_Questions_
1. Relevez tous les avocats nommés dans l'arrêt de la cour d'appel de Montpellier.
2. Répondez à ces questions d'après l'arrêt de la cour d'appel de Montpellier :
(a) Combien coûte par jour la chambre grand confort occupée par le résident ?
(b) À quelle date le résident a-t-il payé son hébergement par virement ?
(c) Qui est le président de la juridiction ?
3. Poursuivez l'arrêt de la cour d'appel de Montpellier à la suite de son dernier paragraphe.

_Extrait fourni_
# # #

CA Montpellier, 4e ch. civ., 26 septembre 2024, n° 23/05391
MONTPELLIER
Arrêt
Infirmation
PARTIES
Défendeur :
Korian (SASU)
COMPOSITION DE LA JURIDICTION
Président :
M. Soubeyran
Conseillers :
M. Bruey, Mme Franco
Avocats :
Me Selmo, Me Blanquer, Me Huret, Me Bado
FAITS ET PROCÉDURE
1- La SASU Korian exploite un EHPAD dénommé [3] sis à [Localité 1].
2- Le 22 novembre 2018, M. [X] [M] a intégré l'établissement après un séjour au sein de la clinique 'Korian les 4 fontaines' également situé à [Localité 1]. Il y a occupé une chambre grand confort tarifée 95€ la journée.
3- Le 20 janvier 2019, M. [M] a réglé par virement le montant de son hébergement sur la base tarifaire journalière de 80€, information issue d'une recherche internet, et sur la base GIR5/6 qui lui est appliquée à son entrée.
4- M. [M] indique n'avoir pris connaissance du tarif des prestations qu'à partir du mois d'avril 2019, jusque là les factures n'étant libellées et destinées qu'à sa fille.

# # #

_Données fournies_
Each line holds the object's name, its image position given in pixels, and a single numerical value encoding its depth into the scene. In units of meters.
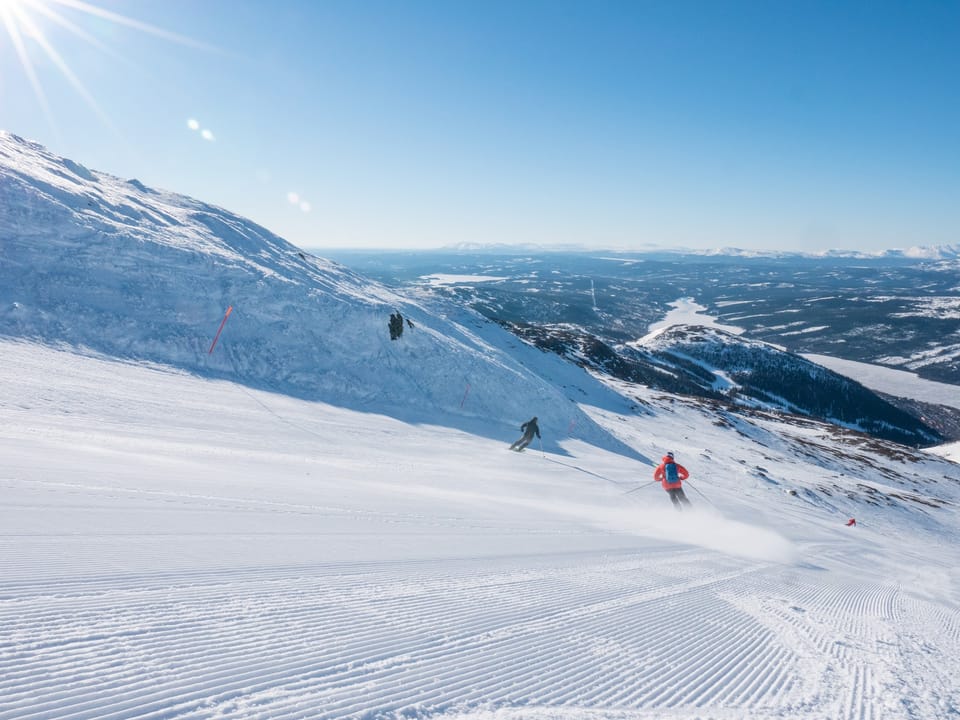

# # #

_Réponses par question_
1. Me Selmo, Me Blanquer, Me Huret, Me Bado

2.
(a) 95 € par jour
(b) Le 20 janvier 2019
(c) M. Soubeyran

3.
5- Le 21 août 2019, par courrier recommandé avec accusé de réception, la SASU Korian [3] a mis en demeure M. [M] d'avoir à régulariser le solde débiteur de 11884,53€, outre clause pénale.
6- Le 28 août 2019, par courrier adressé à la SASU, M.[M] a contesté les sommes dues.
7- Le 30 septembre 2019, M. [M] a quitté l'EHPAD.
8- Le 23 octobre 2019, par courrier recommandé avec accusé de réception, la SASU a de nouveau mis en demeure M. [M] de régler les sommes dues.
Le 12 novembre 2019, par courrier, M. [M] a de nouveau contesté le montant dû et a précisé avoir effectué des virements pour les mois d'août et septembre 2019.
Par courriers des 14 novembre 2019 et 4 février 2020, la SASU a vainement réitéré sa demande de paiement indiquant par ailleurs que M. [M] restait devoir en sus les factures d'août et octobre 2019.
9- C'est dans ce contexte que par acte du 13 mars 2020, la SASU Korian [3], agissant pour le compte de son établissement éponyme a fait assigner M. [M] au visa des articles 1103, 1104 et 1224 du code civil afin d'obtenir paiement.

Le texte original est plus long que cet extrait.